Kolejne europejskie miasto ma dość. Chce od turystów opłat za wejście
Włodarze szwajcarskiej gminy Lauterbrunnen obwieścili, że planują wziąć przykład z Wenecji. W związku z tym chcieliby rozpocząć pobieranie od turystów opłat za podziwianie pięknych widoków.
21.05.2024 | aktual.: 21.05.2024 12:26
Gmina Lauterbrunnen to wyjątkowe miejsce w Szwajcarii, które urzeka pięknem krajobrazu. Wysokie góry spotykają się tam z zielenią dolin i szumiącymi wodospadami. Nic dziwnego, że zarówno na szlakach, jak i w mieście w szczycie sezonu aż roi się tam od turystów.
Lauterbrunnen chce walczyć z jednodniowymi turystami
Latem przez Lauterbrunnen dziennie przewija się nawet 8 tys. zwiedzających. Problemem dla lokalnych mieszkańców nie jest bowiem sama liczba przyjezdnych, lecz fakt, że są to jednodniowi turyści, którzy finansowo nie zasilają miasta swoją obecnością.
Dalsza część artykułu pod materiałem wideo
Prezydent miasta nazywa takich gości "turystami z telefonami komórkowymi", którzy podjeżdżają do miasta samochodem, robią sobie zdjęcia z wodospadem i ruszają dalej.
Gmina boryka się przez to ze skutkami masowej turystyki. Mieszkańcy skarżą się na przyjezdnych, którzy wchodzą na ich prywatne posesje w poszukiwaniu lepszego ujęcia, śmiecą, nie szanują lokalnych przepisów oraz środowiska. Na domiar złego turyści nie wspierają gospodarki.
Opłata nie dotknie tych, którzy wesprą miasto finansowo
Władze Lauterbrunnen rozważają wprowadzenie opłaty za wejście do miasta w wysokości od pięciu do dziesięciu franków szwajcarskich (ok. 20 - 40 zł).

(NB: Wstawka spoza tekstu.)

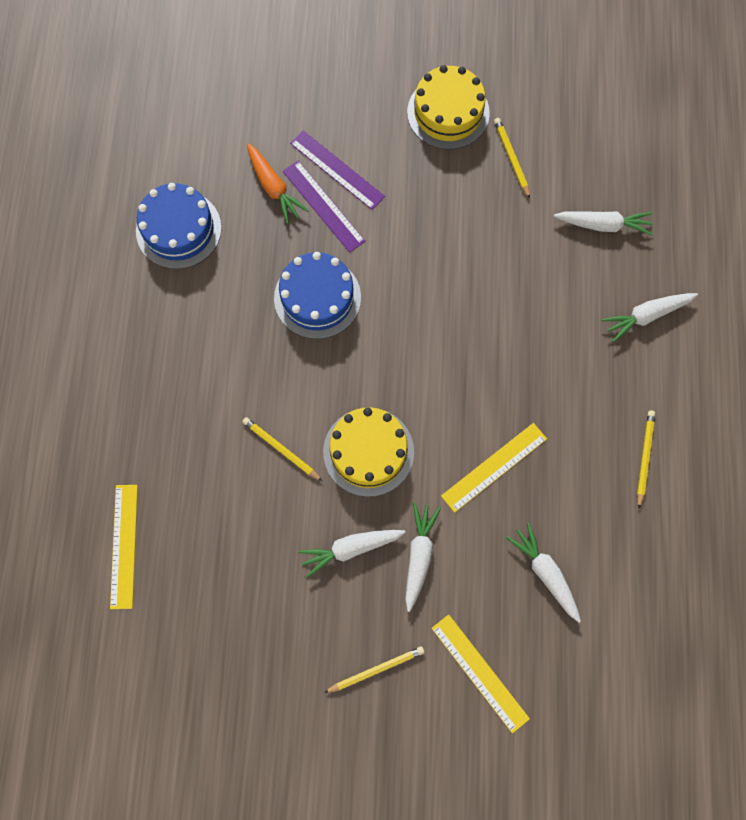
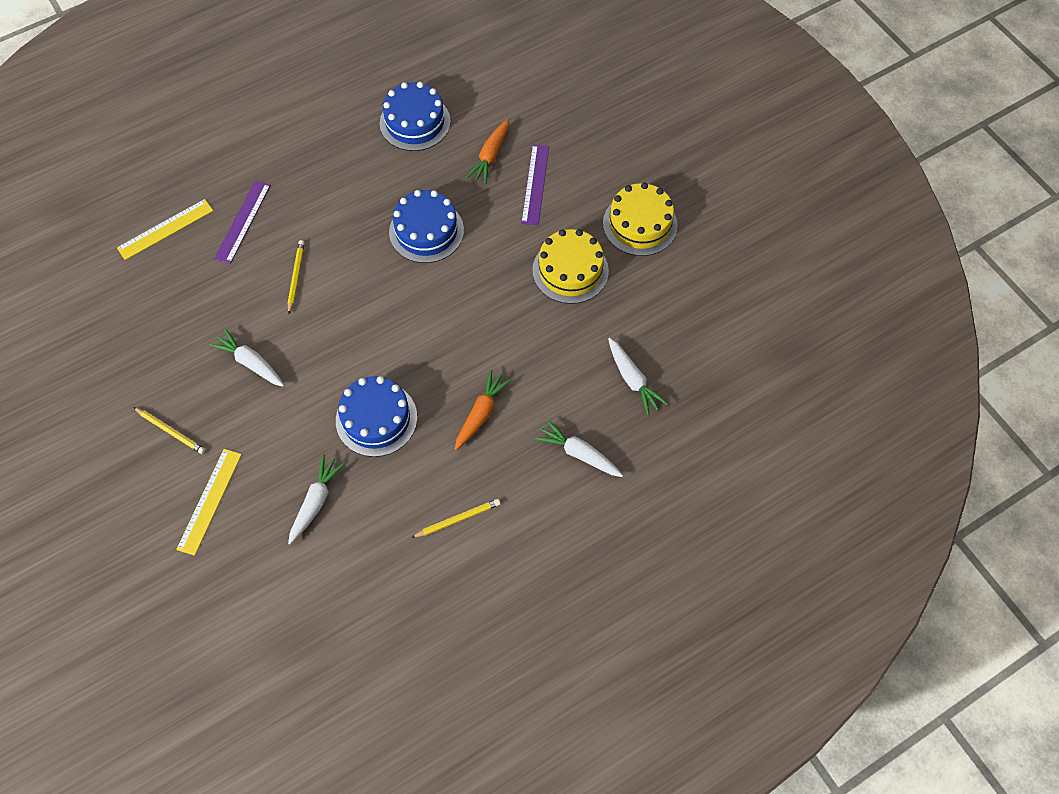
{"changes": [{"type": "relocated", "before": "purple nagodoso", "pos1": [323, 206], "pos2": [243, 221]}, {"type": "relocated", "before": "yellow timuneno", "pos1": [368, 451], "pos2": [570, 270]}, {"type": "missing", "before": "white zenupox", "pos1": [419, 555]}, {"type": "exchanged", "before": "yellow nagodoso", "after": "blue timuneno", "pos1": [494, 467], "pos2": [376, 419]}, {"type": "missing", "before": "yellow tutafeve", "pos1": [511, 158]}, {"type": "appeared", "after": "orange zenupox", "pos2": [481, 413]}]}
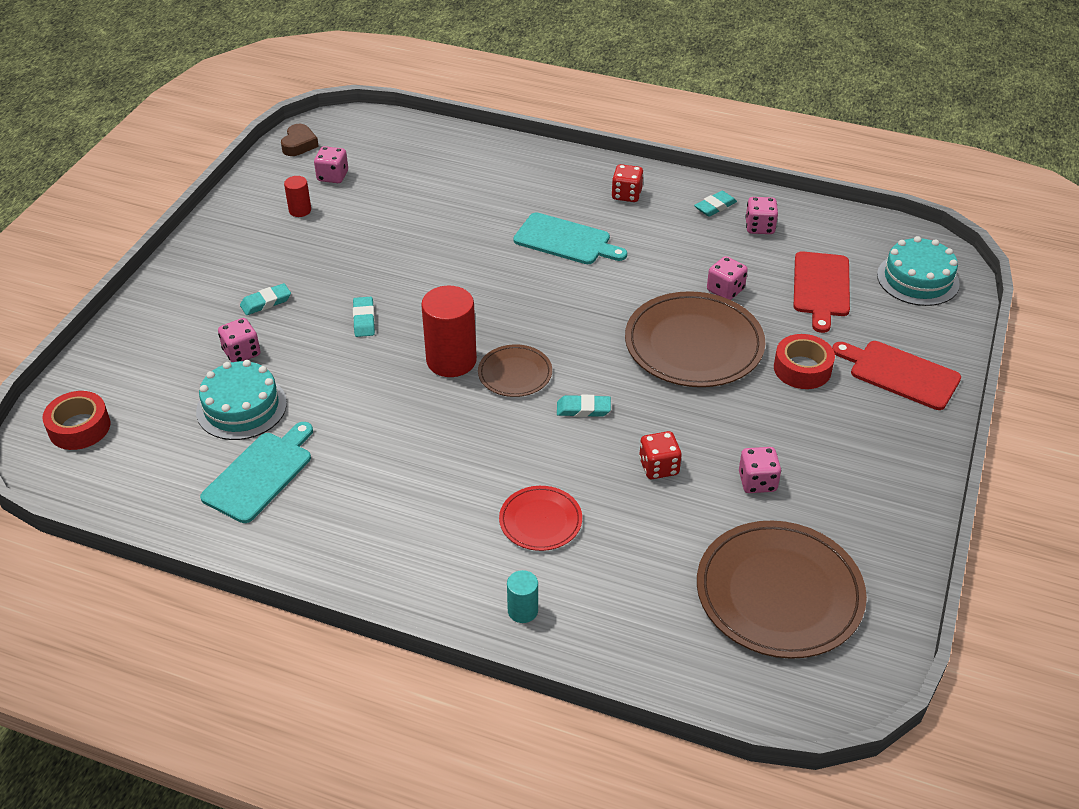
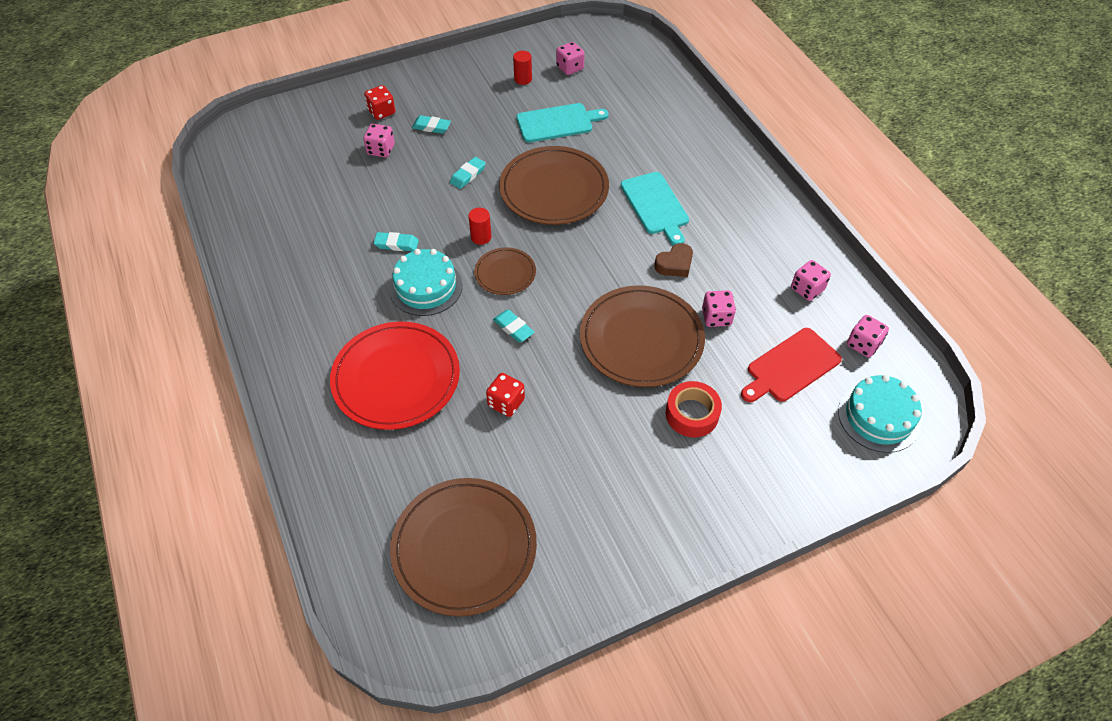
{"changes": [{"type": "missing", "before": "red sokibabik", "pos1": [79, 427]}, {"type": "relocated", "before": "turquoise timuneno", "pos1": [241, 407], "pos2": [426, 287]}, {"type": "relocated", "before": "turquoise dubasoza", "pos1": [260, 474], "pos2": [557, 122]}, {"type": "relocated", "before": "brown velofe", "pos1": [299, 144], "pos2": [675, 264]}, {"type": "size", "before": "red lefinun", "pos1": [451, 360], "pos2": [481, 237], "scale": 0.51}, {"type": "size", "before": "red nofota", "pos1": [540, 521], "pos2": [396, 378], "scale": 1.91}, {"type": "missing", "before": "turquoise lefinun", "pos1": [522, 611]}, {"type": "relocated", "before": "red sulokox", "pos1": [626, 195], "pos2": [381, 112]}, {"type": "relocated", "before": "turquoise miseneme", "pos1": [715, 206], "pos2": [396, 244]}, {"type": "relocated", "before": "pink sulokox", "pos1": [757, 482], "pos2": [863, 344]}, {"type": "missing", "before": "red dubasoza", "pos1": [900, 374]}, {"type": "appeared", "after": "brown nofota", "pos2": [554, 189]}]}
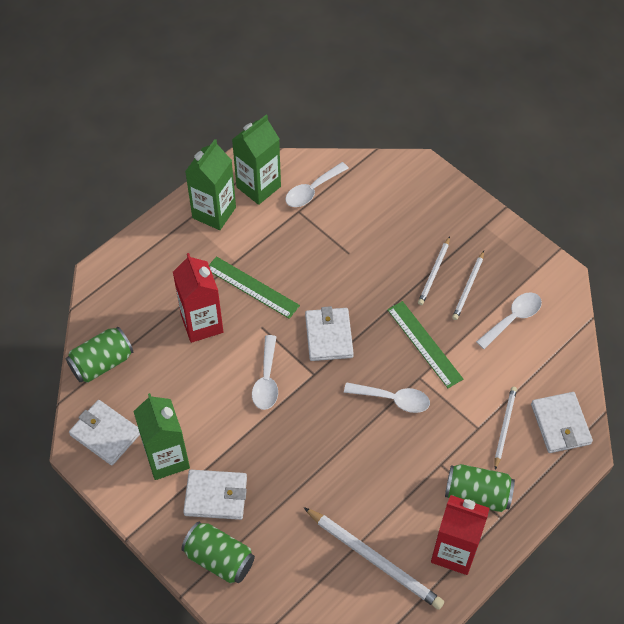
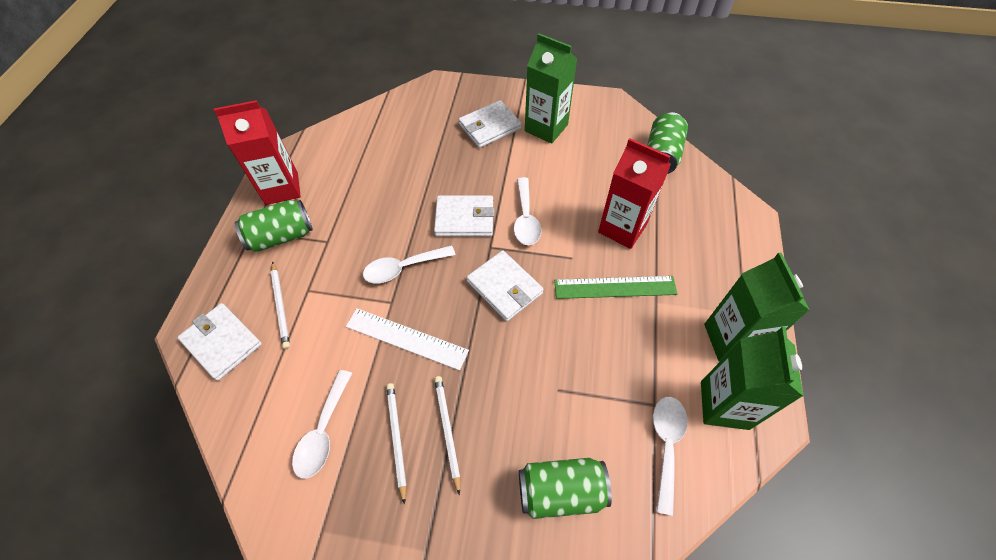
{"changes": [{"type": "relocated", "before": "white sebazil", "pos1": [105, 434], "pos2": [464, 218]}, {"type": "relocated", "before": "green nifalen", "pos1": [219, 559], "pos2": [561, 491]}, {"type": "spun", "before": "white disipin", "pos1": [266, 380], "pos2": [525, 218], "turn": -150}, {"type": "missing", "before": "white tutafeve", "pos1": [374, 559]}, {"type": "colour", "before": "green nagodoso", "after": "white nagodoso", "pos1": [424, 344], "pos2": [406, 338]}]}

Opłata nie ma jednak dotyczyć tych turystów, którzy nocują w mieście, wykupili wycieczkę organizowaną przez lokalne agencje turystyczne oraz tych, którzy dotarli do Lauterbrunnen transportem publicznym. Nie wiadomo jeszcze, kiedy opłata za wstęp do miasta miałaby wejść w życie.